There are some music genres, such as hip-hop, whose songs should only be handled by artists working within that genre (nobody really wants to hear Neil Young rap, do they?). But with genres such as country, having outsiders try their hand at the sound isn't such a bad idea. Here are eight great country songs that weren't performed by country artists.

1. The Beatles - "What Goes On" (1965)

This Rubber Soul track was the first Beatles song to feature a writing credit from Ringo Starr, and it served as his perfunctory lead vocal performance on that album. Although the band dabbled in country again (on the also Ringo-penned "Don't Pass Me By") this is by far the Fab Four's most twangy number.

2. Meat Puppets - "Lost" (1984)

This Phoenix trio pioneered a style of rock known as "cowpunk", which is a countrified version of punk, best exemplified by this bouncy track off of their second album.

> [Record extracts]:
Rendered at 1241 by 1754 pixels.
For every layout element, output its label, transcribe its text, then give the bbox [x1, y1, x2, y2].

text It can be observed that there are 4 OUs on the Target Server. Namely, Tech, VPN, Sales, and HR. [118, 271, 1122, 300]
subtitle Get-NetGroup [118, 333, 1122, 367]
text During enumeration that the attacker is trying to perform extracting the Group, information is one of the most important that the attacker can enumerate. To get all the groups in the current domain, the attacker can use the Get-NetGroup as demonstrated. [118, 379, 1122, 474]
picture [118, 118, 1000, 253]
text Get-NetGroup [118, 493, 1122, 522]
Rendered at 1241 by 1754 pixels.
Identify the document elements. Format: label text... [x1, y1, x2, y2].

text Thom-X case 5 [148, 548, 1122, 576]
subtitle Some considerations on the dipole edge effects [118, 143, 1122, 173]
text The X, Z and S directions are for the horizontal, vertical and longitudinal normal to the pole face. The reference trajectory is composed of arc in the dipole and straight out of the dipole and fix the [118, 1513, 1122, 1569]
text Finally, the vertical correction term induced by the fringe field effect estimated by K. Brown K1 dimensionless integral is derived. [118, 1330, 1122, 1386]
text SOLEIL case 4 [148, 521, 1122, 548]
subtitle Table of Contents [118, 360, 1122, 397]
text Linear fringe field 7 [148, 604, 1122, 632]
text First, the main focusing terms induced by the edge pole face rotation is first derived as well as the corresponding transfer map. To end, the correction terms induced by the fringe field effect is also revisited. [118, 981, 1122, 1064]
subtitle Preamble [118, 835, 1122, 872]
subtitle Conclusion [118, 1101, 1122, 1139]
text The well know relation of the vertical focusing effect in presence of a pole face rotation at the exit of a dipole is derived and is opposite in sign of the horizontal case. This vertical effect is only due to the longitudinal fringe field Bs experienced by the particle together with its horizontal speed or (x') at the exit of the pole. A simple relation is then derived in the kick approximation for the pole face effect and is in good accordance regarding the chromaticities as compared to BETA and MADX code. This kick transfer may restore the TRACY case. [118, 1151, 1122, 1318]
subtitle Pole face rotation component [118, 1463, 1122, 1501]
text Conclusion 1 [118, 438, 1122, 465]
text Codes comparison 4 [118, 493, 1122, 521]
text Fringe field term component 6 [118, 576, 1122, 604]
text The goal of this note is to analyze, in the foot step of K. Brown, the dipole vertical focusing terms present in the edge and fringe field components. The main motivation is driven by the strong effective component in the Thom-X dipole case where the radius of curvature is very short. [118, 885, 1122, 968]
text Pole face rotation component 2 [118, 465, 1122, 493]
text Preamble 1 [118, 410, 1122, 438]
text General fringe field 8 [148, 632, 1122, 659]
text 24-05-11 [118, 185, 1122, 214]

> [Activities]:
1. List every music genre named in the country-songs article.
2. Based on the country-songs article, answer yes or no to each statement, and quote the words that decide it: (a) "What Goes On" was the first Beatles song with a writing credit from Ringo Starr. (b) Meat Puppets is a four-member band. (c) "Lost" comes from the debut album of Meat Puppets.
3. Transcribe the country-songs article from "This Rubber Soul" up to and including "most twangy number.".

> [Expected results]:
1. hip-hop, country, rock, cowpunk, punk

2.
(a) Yes: "This Rubber Soul track was the first Beatles song to feature a writing credit from Ringo Starr"
(b) No: "This Phoenix trio"
(c) No: "best exemplified by this bouncy track off of their second album"

3.
This Rubber Soul track was the first Beatles song to feature a writing credit from Ringo Starr, and it served as his perfunctory lead vocal performance on that album. Although the band dabbled in country again (on the also Ringo-penned "Don't Pass Me By") this is by far the Fab Four's most twangy number.